** Selected extract follows **
From 4423d726583a9adcfacce477cb98265f900e72fd Mon Sep 17 00:00:00 2001
From: David Rowley <dgrowley@gmail.com>
Date: Tue, 25 Mar 2025 18:49:15 +1300
Subject: [PATCH v7] Fix query jumbling to account for NULL nodes

Previously NULL nodes were ignored.  This could cause issues where the
computed query ID could match for queries where fields that are next to
each other in their Node struct where one field was NULL and the other
non-NULL.  For example, the Query struct has distinctClause and sortClause
next to each other.  If someone wrote;

SELECT DISTINCT c1 FROM t;

and then;

SELECT c1 FROM t ORDER BY c1;

these would produce the same query ID since in the first query we ignore
the NULL sortClause and append the jumble bytes for the distictClause.
In the latter query, since we do nothing for the NULL distinctClause
then jumble the non-NULL sortClause, and since the node representation
stored is the same in both cases, the query IDs are identical.

Here we fix this by always jumbling NULL nodes.  This produces different
jumble bytes in the above queries since the order that we jumble the
NULL changes between each of the above two queries.

Fixing this without regressing the performance of jumbling was quite
tricky, so this commit also contains a few optimizations to improve the
jumble performance.

Discussion: https://postgr.es/m/aafce7966e234372b2ba876c0193f1e9%40localhost.localdomain
---
 src/backend/nodes/queryjumblefuncs.c | 159 +++++++++++++++++++++++++--
 src/include/nodes/queryjumble.h      |   6 +
 2 files changed, 153 insertions(+), 12 deletions(-)

diff --git a/src/backend/nodes/queryjumblefuncs.c b/src/backend/nodes/queryjumblefuncs.c
index f8b0f91704b..8d3b1348634 100644
--- a/src/backend/nodes/queryjumblefuncs.c
+++ b/src/backend/nodes/queryjumblefuncs.c
@@ -58,6 +58,8 @@ bool		query_id_squash_values = false;
  */
 bool		query_id_enabled = false;
 
+static void FlushPendingNulls(JumbleState *jstate);
+
 static void AppendJumble(JumbleState *jstate,
 						 const unsigned char *item, Size size);
 static void RecordConstLocation(JumbleState *jstate,
@@ -134,9 +136,13 @@ JumbleQuery(Query *query)
 		palloc(jstate->clocations_buf_size * sizeof(LocationLen));
 	jstate->clocations_count = 0;
 	jstate->highest_extern_param_id = 0;
+	jstate->pending_nulls = 0;
 
 	/* Compute query ID and mark the Query node with it */
 	_jumbleNode(jstate, (Node *) query);
+	if (jstate->pending_nulls > 0)
+		FlushPendingNulls(jstate);
+
 	query->queryId = DatumGetUInt64(hash_any_extended(jstate->jumble,
 													  jstate->jumble_len,
 													  0));
@@ -170,25 +176,40 @@ EnableQueryId(void)
 }
 
 /*
- * AppendJumble: Append a value that is substantive in a given query to
- * the current jumble.
** End of Selected extract **
** Data shown follows **
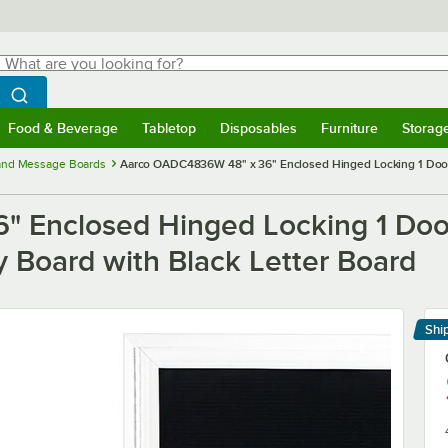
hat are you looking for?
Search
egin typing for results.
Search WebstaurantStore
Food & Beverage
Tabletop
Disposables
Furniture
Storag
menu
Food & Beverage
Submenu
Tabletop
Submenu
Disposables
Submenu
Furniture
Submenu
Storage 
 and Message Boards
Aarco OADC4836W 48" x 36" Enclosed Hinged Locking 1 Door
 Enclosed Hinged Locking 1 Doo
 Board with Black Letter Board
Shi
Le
** End of Data shown **
_Assigned task_.
In the query jumbling patch, give everything from "palloc(jstate->clocations_buf_size * sizeof(LocationLen));" down to "-170,25 +176,40 @@ EnableQueryId(void)" again, swapping "pending_nulls" for "null_count".

_Result_.
palloc(jstate->clocations_buf_size * sizeof(LocationLen));
 	jstate->clocations_count = 0;
 	jstate->highest_extern_param_id = 0;
+	jstate->null_count = 0;
 
 	/* Compute query ID and mark the Query node with it */
 	_jumbleNode(jstate, (Node *) query);
+	if (jstate->null_count > 0)
+		FlushPendingNulls(jstate);
+
 	query->queryId = DatumGetUInt64(hash_any_extended(jstate->jumble,
 													  jstate->jumble_len,
 													  0));
@@ -170,25 +176,40 @@ EnableQueryId(void)